There, the objects speak only in whispers. There, he meets a homeless poet and a mesmerising young performance artist. There, a book reaches out to him. Not just any book: his own book. And a very important conversation begins.
Ruth Ozeki is a novelist, filmmaker, and Zen Buddhist priest whose books have garnered international acclaim. Her first two novels, My Year of Meats and All Over Creation, have been translated into eleven languages and published in fourteen countries. Her third novel, A Tale for the Time Being, was shortlisted for the Booker Prize and has been published in over thirty countries. She has earned herself a reputation as a brilliant and inventive storyteller whose works integrate themes of science, technology, religion, environmental politics and global pop culture into hybrid narrative forms. Now she returns with her fourth novel, The Book of Form and Emptiness, a highly original and illuminating story that examines loss, growing up and our relationship with things.
The novel is narrated by thirteen-year-old Benny Oh who begins to hear the thoughts of inanimate objects after the tragic death of his father, Kenji. Benny, a mixed-race kid of Japanese and Korean descent, is described by Ozeki as ‘a small boy and slow to develop, as though his cells were reluctant to multiply and take up space in the world.’ This small boy makes for an extremely captivating protagonist whose struggles with grief and mental illness are poignantly portrayed here.
Perhaps more fascinating than Benny’s ability to hear objects, is that the novel is partly narrated by ‘the Book’ itself. Ozeki cleverly breaks the fourth wall by allowing the Book to narrate part of Benny’s story – often the parts he’d rather not discuss, like his parents’ sex life or his experiences with bullying. This playful and highly original take on narration allows Ozeki, through the mode of the Book, to ask questions about the act of storytelling itself: what is a story? How are they told? And who gets to tell them?

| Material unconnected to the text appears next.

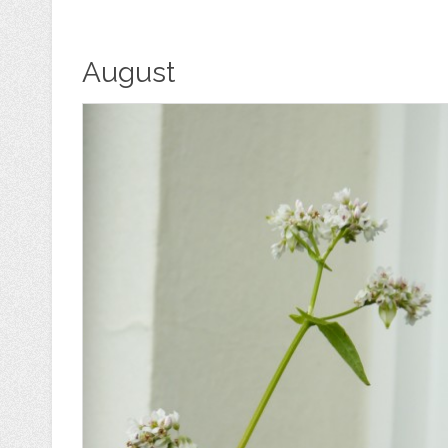
August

The Book of Form and Emptiness is about grief, resilience, creativity and psychological difference. It is about the importance of reading, and an observation of the mess consumer culture has got us into. It is an affirmation of the power of community. It is funny, kind, wise, urgent and completely irresistible.
With The Book of Form and Emptiness, Ozeki has delivered an ambitious feat of a novel that pushes the boundaries of what a novel can do, while also blending a heartfelt coming-of-age story with a touching exploration of mental illness and grief. But above all, The Book of Form and Emptiness celebrates the power of imagination and storytelling. Put simply, this is a book about books for people who love books.